A few other non-obvious problems and notes:

- For old CPUs, in case (3), optimization will move the call to the end
  of the function... but since branches on s390 reach only 4kiB in either
  direction, we s390_split_branches may attempt to split the branch to
  that block, which would fail horribly since it's before proper prologue
  and we cannot clobber %r14.  I detect this case and move the basic block
  back to its original location instead.
- Likewise, s390_split_branches needed to be taught not to look at the
  __morestack call pseudo-insn (which is considered a jump).  It'd only
  get confused.
- s390_chunkify_start is responsible for reloading the const pool register
  when branches are made between portions of a function using different
  const pools.  In case (3), we likewise cannot do that, since %r13 cannot
  be clobbered yet.  I just disable emitting the const pool reload in this
  case.
- The (ordinary) prologue needs a temp register for its own use.  As per
  the above rationale, it also tends to pick %r1, which collides with us
  using it for the vararg pointer.  There already was a condition that
  picks %r14 instead, if possible.  I amended it to pick %r12 if %r1
  would be picked in a vararg split-stack function, and modified
  s390_register_info to consider it clobbered in this case.
- For leaf functions, there's a possibility that frame_size will be 0.
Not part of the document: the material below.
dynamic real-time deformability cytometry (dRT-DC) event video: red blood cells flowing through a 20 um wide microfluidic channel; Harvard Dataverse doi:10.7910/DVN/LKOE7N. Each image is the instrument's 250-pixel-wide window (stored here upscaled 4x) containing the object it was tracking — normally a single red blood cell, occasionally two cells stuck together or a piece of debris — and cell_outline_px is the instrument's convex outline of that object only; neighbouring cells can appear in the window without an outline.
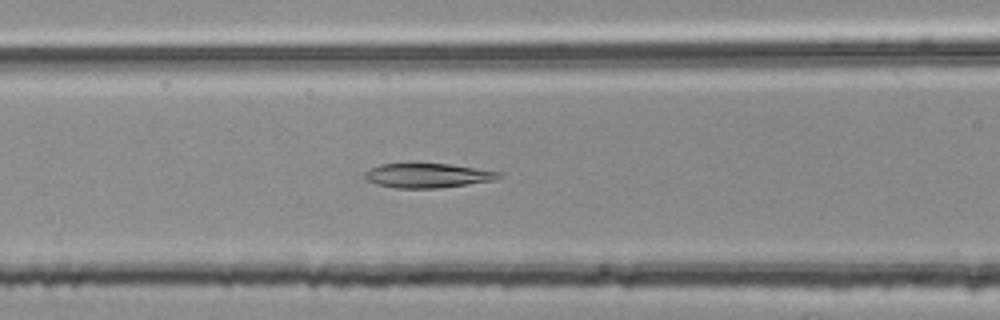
{"species": "common noctule bat (a hibernating species)", "species_latin": "Nyctalus noctula", "temperature_condition": "room temperature", "stored_images_in_passage": 51, "camera_frame_rate_fps": 3000, "um_per_image_px": 0.085, "animal": {"sex": "female", "body_mass_g": 25.1}, "frame": {"image": 1, "passage_image": 19, "time_ms": 6.0, "image_size_px": [1000, 320], "cell_outline_px": [[504, 176], [492, 180], [468, 184], [440, 188], [396, 188], [376, 184], [368, 180], [364, 176], [364, 172], [380, 164], [448, 164], [504, 172]], "centroid_in_image_um": [36.39, 14.92], "position_along_channel_um": 130.2, "area_um2": 18.96}}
  In this case, there's no point in doing the __morestack dance.  However,
  we need some way to tell a split-stack function apart in the linker
  and perhaps at runtime as well, if non-split function-pointer calls are
  ever implemented.  We may be able to get away without that, but just in
  case, I emit a funny nop (nopr %r15) instead of split-stack prologue
  in such functions to mark them (both x86 and ppc always emit
  a split-stack prologue and I'd feel uneasy if I didn't include one).
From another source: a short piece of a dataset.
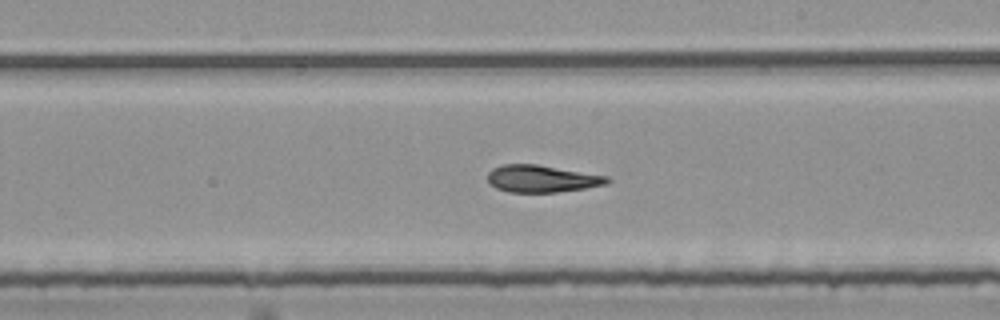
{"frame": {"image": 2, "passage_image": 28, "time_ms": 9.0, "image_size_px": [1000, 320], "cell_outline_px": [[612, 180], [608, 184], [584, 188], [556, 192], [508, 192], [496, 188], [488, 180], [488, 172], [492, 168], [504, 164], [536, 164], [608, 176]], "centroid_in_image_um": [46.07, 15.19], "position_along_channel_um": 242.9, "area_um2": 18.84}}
- I use a conditional __morestack call if frame_size fits in an add
  immediate instruction (16-bit signed if the CPU doesn't have extended
  immediate instructions, 32-bit if it does), unconditional otherwise
  (__morestack will check anyway, but there's not much chance of already
  having such a big frame).
- gold will try bumping the immediate field in the above add instruction
  if it's present and the frame size still fits, and will nop out the
  comparison and convert to an unconditional call otherwise.  It'll
  always bump the frame size in the parameter block.  Thanks to that, we
  don't need a separate __morestack_nonsplit function like x86.
- If -pg is used together with -fsplit-stack, the call to _mcount will
  be emitted before the split-stack prologue (as opposed to x86, which
  emits it after the prologue).  This is not a big problem, but gold
  needs to account for that and recognize the _mcount call before
  the split-stack prologue.

I have run the testsuite on a z13 machine.  In addition to running it
with -fsplit-stack, I've also run it with s390_expand_split_stack_prologue
modified to always emit unconditional calls (to exercise more paths
in __morestack).  There are a few new failures, but they can all be
explained:

- the testcases for __builtin_return_address and friends hit __morestack's
  stack frame instead of whatever they were hoping to find.
- guality tests all break since gdb looks at __morestack's frame instead
  of the one that called it.  Marking guality_check with __attribute__
  ((no_split_stack)) made them go away, though a better fix would be
  to make gdb skip __morestack frames somehow...
- some guality tests try printing function arguments after an alloca
  or VLA allocation with optimization.  These no longer work, since
  the arguments are in caller-saved registers, and a call to
  __morestack_allocate_stack_space will destroy them.
- the .text.unlikely issue mentioned above.